NEWS STORY: Even After Election, Religion and Race Still Divide Iraq

c. 2005 Religion News Service BAGHDAD, Iraq _ Mishaan Jabouri thought he had come up with a winning political strategy. The Sunni Arab candidate chose an esteemed Shiite leader as his No. 2, hoping to draw votes from the country’s majority sect. He spoke out for Kurdish rights, hoping to earn support from the Kurds […]

c. 2005 Religion News Service

BAGHDAD, Iraq _ Mishaan Jabouri thought he had come up with a winning political strategy.

The Sunni Arab candidate chose an esteemed Shiite leader as his No. 2, hoping to draw votes from the country’s majority sect. He spoke out for Kurdish rights, hoping to earn support from the Kurds who dominate northern Iraq.


Instead he got a harsh lesson in the fractured political realities of contemporary Iraq.

“One day before the election, I said there is no Sunni and there is no Shi’a,” said Jabouri, leader of the Homeland Party. “But for me that’s over.”

In the end, in general, Kurds voted for Kurds, Sunnis either stayed home or voted for fellow Sunnis, and Shiites voted for Shiites.

Now, with the euphoria of Iraq’s historic elections fading, and the latest unofficial results showing an increasingly fractured political body, Iraqis are awakening to a daunting political task: the forging of a national vision among citizens retreating into ethnic and sectarian identities.

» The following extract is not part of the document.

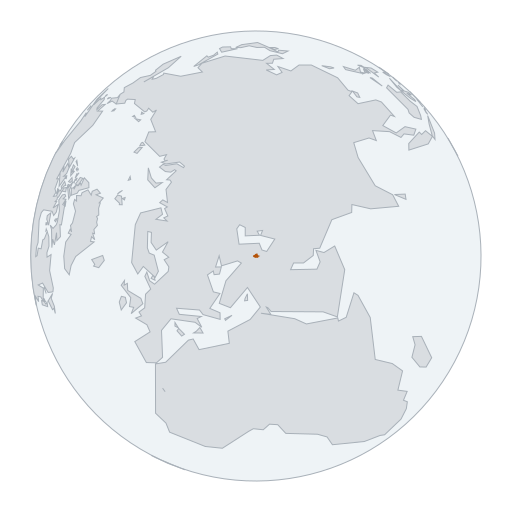 globe centered on Syunik, rotated 301°
{"feature_id": "ARM-1732", "entity_name": "Syunik", "entity_type": "Province", "adm_level": 1, "iso_a3": "ARM", "parent_name": "Armenia", "parent_adm1": "", "projection": "orthographic", "projection_center": [46.179, 39.357], "detail": "fine", "context": "on_globe", "style": "filled", "palette": "amber", "viewbox_px": 512, "rotation_deg": 301, "n_neighbors": 0, "source": "natural_earth", "source_scale": "10m", "svg_char_len": 11243}
<svg xmlns="http://www.w3.org/2000/svg" viewBox="0 0 512 512"><g transform="rotate(301 256 256)"><circle cx="256" cy="256" r="225" fill="#eef3f6" stroke="#a8b0b8"/><path d="M235.1,31.7L235.5,31.7L240.2,31.3L256.5,32.6L281.2,36.2L291.5,36.7L287.3,37.5L308.5,39.0L323.5,43.1L304.9,38.9L301.9,39.0L311.3,41.7L310.1,42.5L314.0,44.4L311.8,45.3L301.1,43.5L299.5,44.2L306.3,46.1L308.3,48.7L298.6,45.6L301.2,49.9L283.9,48.8L259.8,42.1L248.5,44.3L219.5,45.4L220.5,46.9L210.1,49.0L207.5,51.7L202.8,51.7L204.7,54.0L209.5,53.5L211.9,54.5L210.7,56.3L204.6,56.3L204.3,55.5L201.9,56.4L199.3,55.8L200.0,57.1L192.7,57.3L198.1,59.8L190.9,62.2L186.5,61.7L189.3,58.2L186.2,50.2L182.7,49.6L174.9,51.7L155.2,62.3L150.3,63.4L142.0,67.5L143.5,68.2L150.6,65.3L151.5,68.1L160.1,64.9L161.7,65.8L169.5,64.4L165.8,68.5L157.8,73.5L151.1,75.1L147.4,77.5L151.7,79.6L137.2,86.6L124.2,98.7L120.7,100.4L117.7,96.6L122.9,87.0L119.0,84.2L118.9,90.3L110.2,95.3L107.7,98.2L106.6,100.7L108.9,100.6L105.3,103.5L104.1,98.0L107.3,95.2L107.7,96.8L110.1,92.6L109.2,89.9L104.9,93.2L108.1,87.3L105.1,89.7L104.1,90.2L108.7,86.5L100.4,93.3L101.3,92.3L113.8,81.3L127.0,71.3L141.0,62.3L155.6,54.3L170.8,47.5L186.4,41.8L202.4,37.2L218.6,33.8L235.1,31.7ZM31.1,268.9L31.5,274.3L34.3,293.8L36.0,304.6L36.2,305.2L32.9,287.2L31.1,268.9ZM241.4,31.2L242.4,31.1L237.2,31.5L241.4,31.2ZM254.7,31.1L251.2,31.2L249.6,30.9L252.1,30.9L254.7,31.1ZM299.1,37.3L294.0,36.3L299.4,37.1L299.1,37.3ZM314.9,44.6L316.8,44.7L318.0,45.7L314.9,44.6ZM171.1,62.3L170.3,63.3L169.2,63.0L171.1,62.3ZM175.2,60.8L174.5,59.8L176.4,58.9L176.8,59.6L175.2,60.8ZM315.7,48.1L317.2,49.9L313.9,47.7L315.7,48.1ZM175.6,62.4L179.8,57.7L183.1,56.3L187.3,57.9L175.6,62.4ZM316.8,50.8L320.4,55.7L324.7,56.3L314.3,57.9L314.7,52.9L310.0,49.9L314.6,51.2L316.8,50.8ZM211.5,52.7L206.3,53.2L211.6,51.3L211.5,52.7ZM214.3,51.3L227.1,44.9L234.1,45.4L228.4,47.2L238.3,47.0L235.3,50.3L229.3,51.2L225.3,50.1L227.2,52.3L214.3,51.3ZM308.0,58.3L307.3,59.4L306.0,57.9L308.0,58.3ZM213.2,54.8L215.2,53.3L221.4,53.6L218.6,56.6L217.5,55.5L213.2,54.8ZM242.3,45.5L246.4,46.4L245.1,49.3L246.6,50.1L235.9,50.4L242.3,45.5ZM215.5,56.4L217.0,58.2L213.0,59.8L211.7,56.3L215.5,56.4ZM224.2,52.4L227.0,52.7L224.5,53.5L224.2,52.4ZM199.9,67.0L202.1,64.8L205.5,64.7L199.9,67.0ZM217.8,58.9L219.2,58.3L220.7,58.1L220.9,59.7L217.8,58.9ZM235.7,52.6L234.4,53.7L240.1,52.6L239.4,54.9L232.3,54.8L235.1,55.9L234.9,56.7L229.4,55.8L235.7,52.6ZM225.8,60.8L216.7,62.0L211.8,65.8L208.6,66.0L217.0,59.8L225.8,60.8ZM228.4,57.9L226.1,59.7L223.3,58.8L223.2,57.0L228.4,57.9ZM241.4,56.7L244.3,53.1L245.7,53.2L241.4,56.7ZM224.9,62.1L227.2,61.8L224.9,62.5L224.9,62.1ZM237.0,58.5L237.8,57.1L239.4,57.3L237.0,58.5ZM230.9,62.6L228.0,62.8L227.8,61.5L230.9,62.6ZM234.1,60.8L236.2,61.5L229.5,60.9L234.2,60.1L234.1,60.8ZM238.4,58.9L239.6,58.6L237.8,59.5L238.4,58.9ZM233.4,67.6L225.0,67.1L224.6,64.2L232.8,64.9L233.4,67.6ZM66.6,310.6L60.5,272.7L66.4,264.9L69.5,250.9L111.7,225.4L118.4,233.3L149.1,241.4L152.5,244.9L146.4,255.4L167.4,278.1L177.1,270.6L198.6,283.7L214.5,286.0L224.6,264.9L198.5,260.7L196.5,248.9L219.3,243.0L242.4,247.1L242.3,242.7L229.8,231.5L237.2,224.3L225.7,227.0L228.8,231.9L221.7,234.0L218.4,229.7L221.2,227.1L214.8,224.1L203.3,237.9L205.3,244.4L187.3,243.4L188.8,254.4L183.2,257.9L178.5,240.8L180.6,235.4L170.3,214.8L166.5,220.3L176.0,240.3L172.1,237.8L167.0,246.2L167.8,237.9L158.4,215.5L143.6,213.3L121.0,228.1L113.2,225.7L108.2,216.9L120.2,196.2L136.4,204.3L140.9,197.9L140.8,184.8L145.7,188.7L147.7,184.6L154.2,187.3L166.4,181.0L173.4,182.8L181.3,171.2L186.0,170.7L180.0,177.6L179.6,183.6L197.5,188.7L201.8,186.9L205.5,179.2L210.0,181.9L211.2,173.8L223.0,173.3L209.7,167.5L213.6,159.1L222.4,154.2L221.3,150.6L207.0,158.7L203.5,163.0L204.3,168.3L192.6,180.2L185.8,180.6L189.0,164.8L179.7,163.9L186.3,152.8L220.7,136.4L233.5,134.9L248.3,149.7L243.6,154.4L235.9,151.3L240.2,161.8L241.2,157.3L244.9,159.8L249.6,153.2L252.4,154.7L252.1,146.0L256.1,147.2L256.3,152.6L266.7,144.6L275.8,145.5L276.8,143.1L275.3,140.1L287.9,143.7L288.1,141.8L284.0,139.8L281.7,134.8L282.5,127.5L286.8,129.1L287.1,132.0L294.3,140.7L294.4,148.4L296.2,148.4L297.2,142.1L288.5,131.4L287.7,126.6L292.6,131.0L290.8,129.1L291.7,127.2L296.8,127.1L291.8,122.1L296.8,101.9L307.1,100.2L310.8,106.0L318.9,95.4L329.9,95.5L326.1,93.5L327.4,87.9L324.0,87.7L322.2,86.4L324.1,73.3L327.9,71.9L324.3,65.1L322.4,64.3L319.4,64.8L314.3,57.9L324.7,56.3L328.6,58.3L332.5,56.4L340.9,61.4L349.5,65.1L356.4,72.4L362.7,75.1L363.5,74.2L372.6,77.6L388.7,89.0L372.2,83.9L347.4,70.2L357.2,75.8L354.0,76.0L356.9,79.0L363.9,83.2L365.3,82.8L371.3,98.9L386.1,115.3L387.5,109.3L393.4,110.4L411.5,126.5L427.2,161.1L435.2,165.1L438.9,170.3L439.2,177.5L433.8,169.9L429.7,170.8L426.6,165.8L425.3,175.6L420.7,168.9L421.9,180.4L426.8,183.8L429.7,177.2L432.6,190.6L441.8,194.5L448.2,205.1L450.8,234.2L445.5,249.5L446.3,253.6L441.4,253.2L439.1,265.0L451.5,278.3L452.6,284.2L446.9,302.8L446.0,298.7L433.1,297.5L433.7,312.8L443.6,317.1L447.1,327.7L440.8,329.0L436.9,320.0L432.3,319.2L431.4,306.5L423.5,291.3L416.9,299.7L415.4,292.1L403.5,281.4L393.0,292.8L377.6,322.0L378.9,341.6L372.1,352.7L355.5,330.0L349.5,311.7L342.6,315.6L326.2,302.3L295.5,306.6L291.9,301.6L285.9,304.8L274.5,300.3L269.4,291.8L262.1,292.7L276.1,315.0L284.0,314.0L291.7,304.5L294.0,312.5L305.1,318.3L290.0,339.1L245.7,357.1L242.7,342.3L216.2,297.6L217.8,292.7L217.7,292.2L217.5,291.1L213.6,298.8L209.5,289.7L222.2,321.5L223.7,334.2L245.0,358.0L242.7,360.2L249.9,364.9L274.9,358.9L274.8,363.7L262.1,385.6L228.7,411.5L234.0,428.2L233.0,440.8L214.1,446.7L217.8,455.3L208.3,456.7L209.0,460.8L202.5,463.5L190.9,464.3L169.0,458.3L166.1,454.8L152.8,444.4L133.6,418.7L137.5,410.1L134.9,400.5L119.3,372.9L122.6,361.5L118.8,354.2L110.8,351.7L106.6,342.7L101.9,340.0L73.9,326.2L66.6,310.6ZM94.6,244.0L92.9,248.0L94.6,244.0ZM265.4,262.8L280.2,263.4L276.0,249.3L281.3,248.5L277.9,244.2L275.6,248.3L267.7,236.4L274.9,232.1L274.4,225.9L269.4,225.5L257.4,235.4L268.6,252.2L264.2,258.0L265.4,262.8ZM110.3,95.7L110.3,96.2L108.5,99.0L108.0,98.4L110.3,95.7ZM109.0,109.1L103.4,113.6L107.0,109.7L105.2,109.2L110.5,101.0L119.2,100.9L114.3,102.2L109.0,109.1ZM120.1,90.7L115.7,95.5L120.2,90.3L120.1,90.7ZM152.1,161.4L153.3,165.3L149.2,169.1L140.3,168.3L146.1,162.5L152.1,161.4ZM155.8,170.1L161.5,155.5L167.3,155.9L163.1,158.0L166.3,159.8L160.4,163.8L160.4,179.1L156.8,183.6L142.3,178.7L149.0,177.6L147.5,173.6L155.8,170.1ZM165.8,122.1L168.3,117.0L177.5,124.3L174.1,128.2L165.0,127.2L163.7,122.0L165.8,122.1ZM182.2,66.6L182.6,65.1L184.3,65.0L185.4,66.1L182.2,66.6ZM200.6,66.0L182.4,73.2L181.9,71.8L171.8,78.4L166.6,77.4L173.3,73.0L161.7,77.5L165.7,73.1L158.0,76.7L173.4,67.1L176.5,63.7L175.1,67.8L179.8,68.7L182.8,68.2L193.5,64.2L202.5,58.1L208.6,58.6L210.5,60.5L209.3,62.1L205.7,61.2L206.7,63.9L200.5,63.8L200.6,66.0ZM229.7,90.3L226.1,87.4L227.0,95.2L220.8,94.2L221.3,95.2L215.9,96.5L210.2,100.1L207.7,99.0L206.5,100.9L202.9,102.0L200.5,104.3L195.3,103.4L191.9,106.2L191.4,104.2L186.9,109.4L187.9,105.1L183.3,106.6L184.7,110.0L162.7,101.7L152.6,102.4L143.7,105.6L146.6,98.5L156.9,91.3L170.0,85.7L179.3,86.4L178.9,83.3L183.2,82.9L181.7,85.5L186.6,81.3L189.8,81.7L201.5,78.2L206.7,72.6L211.1,71.4L210.7,73.9L215.4,71.0L217.5,75.0L220.7,74.3L226.1,77.9L223.3,83.4L227.1,82.3L231.4,85.3L229.7,90.3ZM234.6,68.6L232.8,74.9L228.5,77.6L221.0,70.4L217.8,70.4L212.9,66.4L219.2,62.7L220.0,64.2L222.3,64.7L219.4,65.6L223.4,65.3L224.7,67.4L228.2,67.8L226.6,69.6L234.6,68.6ZM157.9,242.1L160.8,243.6L165.8,244.7L162.7,250.3L157.9,242.1ZM151.2,226.8L154.1,227.1L152.1,235.0L149.1,233.5L151.2,226.8ZM157.3,220.8L154.4,226.5L154.2,222.6L157.3,220.8ZM182.8,177.6L186.1,177.6L185.8,179.6L183.2,181.9L182.8,177.6ZM231.0,114.9L229.6,112.4L231.0,111.7L232.4,105.5L237.0,106.0L238.0,109.9L231.0,114.9ZM219.2,268.1L213.6,271.7L211.7,269.3L214.0,268.5L219.2,268.1ZM186.1,261.5L192.8,266.0L185.1,263.0L186.1,261.5ZM236.3,114.4L236.4,111.7L238.7,113.7L236.3,114.4ZM240.5,106.1L243.5,107.8L237.7,105.3L240.5,106.1ZM272.3,439.2L259.3,459.0L248.4,459.0L245.3,453.6L249.5,441.8L261.8,438.1L267.6,431.9L272.3,439.2ZM468.2,326.6L469.9,323.5L469.7,324.4L468.2,326.6ZM466.6,327.8L468.9,323.8L465.8,330.3L466.6,327.8ZM469.7,322.2L472.0,316.2L473.1,313.0L472.6,315.0L469.7,322.2ZM464.8,330.8L453.3,345.8L448.1,349.4L449.8,345.2L458.2,336.5L464.8,330.8ZM449.4,345.6L440.8,345.9L425.5,332.5L431.1,329.0L446.3,332.1L445.5,335.4L450.7,336.8L449.4,345.6ZM468.1,308.5L467.1,317.0L461.2,324.8L458.3,327.4L456.3,320.1L457.5,313.6L460.0,310.7L467.4,281.3L470.5,281.2L468.8,292.3L471.2,295.5L468.1,308.5ZM380.0,343.0L385.9,352.0L381.8,355.4L380.0,343.0ZM468.4,264.0L466.7,276.7L467.6,261.8L468.4,264.0ZM467.7,251.5L468.8,255.1L466.8,253.4L467.7,251.5ZM448.1,259.2L445.4,263.3L444.4,260.6L447.1,253.7L448.1,259.2ZM453.0,214.3L456.6,222.6L457.4,226.1L454.4,222.6L453.0,214.3ZM276.1,118.3L269.0,126.1L267.0,132.7L270.6,137.8L262.4,134.2L265.5,124.0L276.1,118.3ZM293.8,103.6L290.5,99.6L293.9,99.5L295.1,100.4L293.8,103.6ZM290.4,102.5L282.7,101.2L282.2,97.9L288.3,99.5L290.4,102.5ZM259.4,107.1L257.0,109.2L255.1,107.5L259.4,107.1ZM445.6,377.7L448.4,373.0L455.9,359.8L445.6,377.7ZM472.3,317.9L475.3,306.6L476.2,303.2L472.3,317.9ZM480.4,276.3L480.4,275.0L480.9,268.9L480.2,272.9L481.1,263.8L481.1,265.7L480.4,276.3ZM478.1,288.3L477.8,290.6L477.4,290.9L478.1,288.3ZM478.8,284.6L479.8,281.0L478.5,286.8L478.8,284.6ZM472.6,294.6L473.3,297.8L475.6,289.6L473.8,298.0L474.8,302.3L474.0,306.4L473.2,301.4L471.8,311.4L470.7,313.5L470.7,307.2L472.2,295.8L473.2,289.7L477.1,278.8L472.6,294.6ZM479.0,278.8L478.6,274.7L478.8,269.9L479.3,271.2L479.0,278.8ZM476.3,265.7L473.8,263.1L472.6,269.1L474.1,252.8L476.4,257.9L476.3,265.7ZM472.7,254.6L471.6,260.2L472.1,251.4L472.7,254.6ZM470.8,258.8L469.6,254.6L471.0,252.6L470.8,258.8ZM473.4,253.1L471.9,244.7L473.5,247.9L473.4,253.1ZM466.4,245.5L471.0,247.4L466.7,251.5L461.9,236.8L463.4,233.4L466.4,245.5ZM445.3,168.5L442.3,165.2L442.4,161.4L444.4,164.7L445.3,168.5ZM439.8,147.4L441.4,159.4L442.2,169.6L444.1,169.5L448.2,177.9L443.0,174.5L439.2,162.2L439.3,155.8L435.2,149.4L432.7,141.9L426.8,135.7L424.3,131.2L429.8,134.9L439.8,147.4ZM424.2,133.4L413.0,121.6L415.0,117.9L417.9,119.7L422.2,126.5L420.9,128.0L424.2,133.4ZM410.8,117.8L409.4,119.3L390.0,108.1L386.4,105.0L402.3,110.8L401.8,112.6L406.2,116.2L410.8,117.8ZM309.8,59.9L307.5,59.4L309.4,59.0L309.8,59.9ZM320.3,86.5L318.3,84.6L320.5,83.9L320.3,86.5ZM313.9,79.3L312.8,81.3L312.1,78.4L313.9,79.3ZM310.7,86.2L311.5,81.8L313.3,87.0L310.7,86.2Z" fill="#d9dde1" stroke="#a8b0b8" stroke-width="1"/><path d="M254.9,254.1L255.0,254.2L255.1,254.3L255.4,254.4L255.5,254.5L255.7,254.8L255.8,254.8L256.0,255.0L256.4,255.0L256.5,255.0L256.9,255.1L257.0,255.1L257.1,255.3L256.9,255.4L256.9,255.5L257.0,255.5L256.9,255.6L256.7,255.6L256.6,255.8L256.7,256.0L256.9,256.1L257.0,256.1L257.0,256.3L257.2,256.5L257.3,256.5L257.2,256.6L256.8,256.6L256.7,256.6L256.7,256.8L256.8,256.9L256.9,257.0L257.0,257.1L257.0,257.3L256.9,257.4L256.9,257.5L257.0,257.9L256.7,257.7L256.4,257.7L256.3,257.8L256.1,257.9L255.9,257.9L255.7,257.6L255.5,257.2L255.4,256.9L255.3,256.7L255.4,256.4L255.2,256.2L254.9,256.1L254.7,256.0L254.7,255.9L254.8,255.7L254.8,255.4L254.8,255.2L254.7,255.2L254.6,254.8L254.6,254.7L254.6,254.4L254.8,254.1L254.9,254.1Z" fill="#f59e0b" stroke="#b45309" stroke-width="1.5"/></g></svg>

“It is unquestionably true that Iraq has a distance to go in terms of national reconciliation and creating a common vision for the state of Iraq,” said a Western diplomat, speaking on condition of anonymity.

Early results show the Shiite-led United Iraqi Alliance and a coalition of Kurdish parties dominating the vote. In southern provinces with Shiite majorities, the alliance garnered four or five times more votes than its nearest competitors. In Kurdish provinces like Dohuk, the Kurdistan Alliance appears to have won more than 95 percent of the vote.

Interim Prime Minister Ayad Allawi’s Iraqi Coalition, which spent millions on a slick ad campaign that attempted to draw votes across the demographic spectrum, lags a distant third nationwide.

Jabouri expects his Homeland Party to win a meager four seats in the 275-member National Assembly.


Organizers of an unofficial referendum held among Iraqi Kurds during the election revealed another glaring crack in the edifice of Iraq: Nearly 99 percent of the 1.9 million Kurds who took part in the poll said they preferred an independent Kurdistan over a unified Iraq, according to Aso Kareem, a member of the high committee of the Kurdistan Referendum Movement.

Projected winners concede that they worry about the fragmentation of Iraqis along ethnic and religious lines, but hope such tendencies might fade as the country moves toward democracy.

“It is not a very healthy sign,” said Adnan Ali al-Kadhimi, deputy to Ibrahim al Jafari, who heads the Dawa Party, one of the two main groups making up the United Iraqi Alliance. “But we’re coming out of a dictatorship. This is the first time we’re practicing democracy. It is acceptable for people to lay their trust in someone they can be sure of.”

Indeed, at least among some Iraqis there are the stirrings of a new political maturity.

“I voted for the Kurds this time,” said Ibrahim Khalil, a 29-year-old professor of French in the Kurdish city of Erbil. “But it’s the last time I vote for them. If they don’t improve the economy, I’ll vote for someone else next time.”

Members of the assembly will spend the next year undergoing the painful process of drawing up a constitution that must be ratified in a national referendum by Oct. 15. They must decide on everything from how quickly to move toward a free-market economy to how aggressively to prosecute crimes committed under Saddam Hussein’s regime.


They also have to figure out what kind of political system they want.

“There were people running in this election on a monarchy ticket,” said the Western diplomat. “There were plenty of people running to create an Islamic republic like Iran.”

The old Iraq may be giving way to something new. Said the diplomat, “There are a lot of people, if you say to them the Iraq as I know it is gone, they’ll say, `Good riddance.”’

MO/PH END DARAGAHI

(Borzou Daragahi wrote this article for The Star-Ledger of Newark, N.J.)